Let $$A\subseteq\mathbb{R}$$ with $$|A|=\omega_1$$.

Prove $$A$$ does not embed into $$\mathbb{Q}\times\omega_1$$.

$$\mathbb{Q}\times\omega_1$$ is ordered with the lexicographic ordering.

I know that $$A$$ does not embed into $$\omega_1$$ since otherwise $$A$$ and $$\omega_1$$ are isomorphic and $$\omega_1$$ embeds into $$A$$. Then we can find a unique rational for each element in $$\omega_1$$, this is an uncountable amount of unique rationals, which is a contradiction.

I don't know how to extend this proof that $$A$$ does not embed into $$\omega_1$$ into a proof that $$A$$ does not embed into $$\mathbb{Q}\times\omega_1$$.

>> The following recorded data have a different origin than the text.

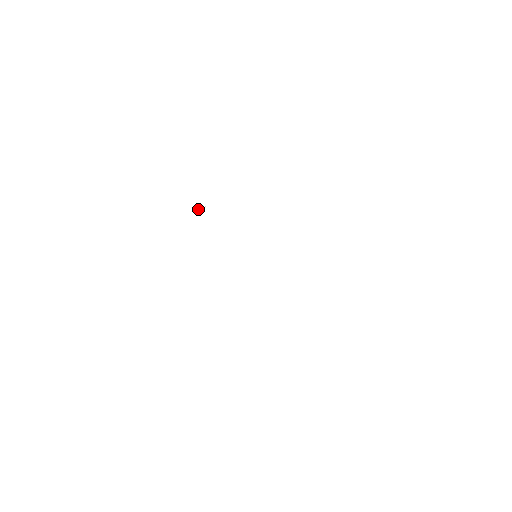
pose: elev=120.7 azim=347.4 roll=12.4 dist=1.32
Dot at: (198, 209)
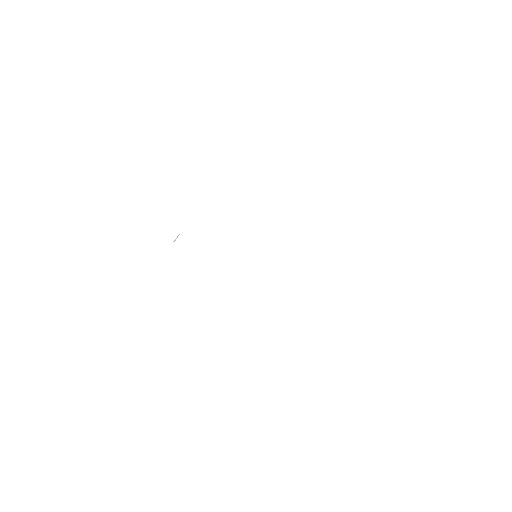
Dot at: (174, 240)
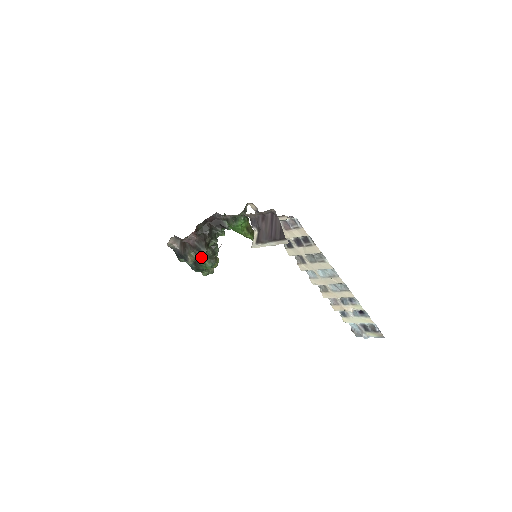
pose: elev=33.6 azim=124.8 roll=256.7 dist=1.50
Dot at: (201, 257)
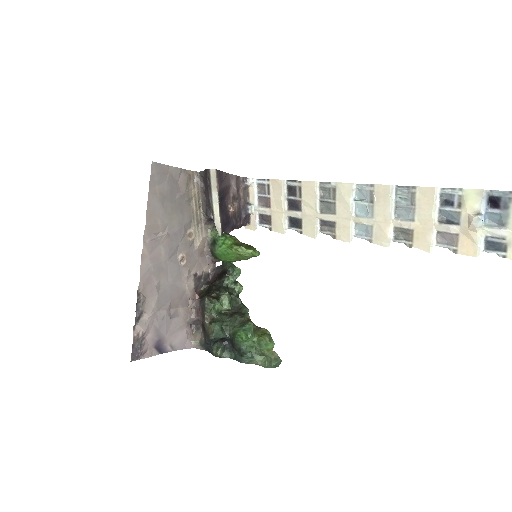
Dot at: (231, 330)
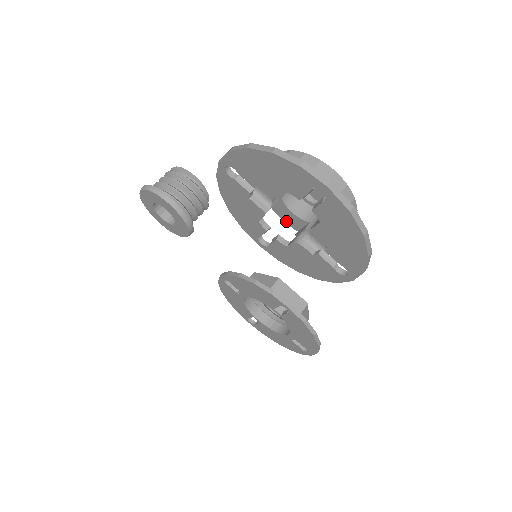
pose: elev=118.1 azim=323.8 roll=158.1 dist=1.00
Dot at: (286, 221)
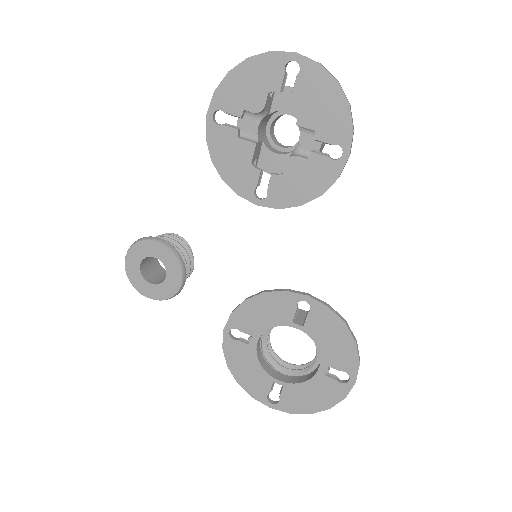
Dot at: (273, 172)
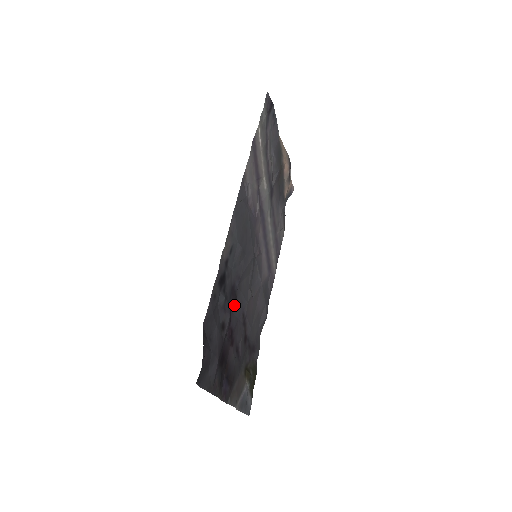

• What do you mean with embed? Just an injection? Must it preserve the order? Apr 23, 2020 at 22:09
• Yes, it is an order preserving injection. Apr 23, 2020 at 22:23

HINT: Use the fact that $$\Bbb Q$$ is countable to show that if $$f:A\to\Bbb Q\times\omega_1$$ were an embedding, there would be a $$q\in\Bbb Q$$ such that $$f[A]\cap(\{q\}\times\omega_1)$$ was uncountable.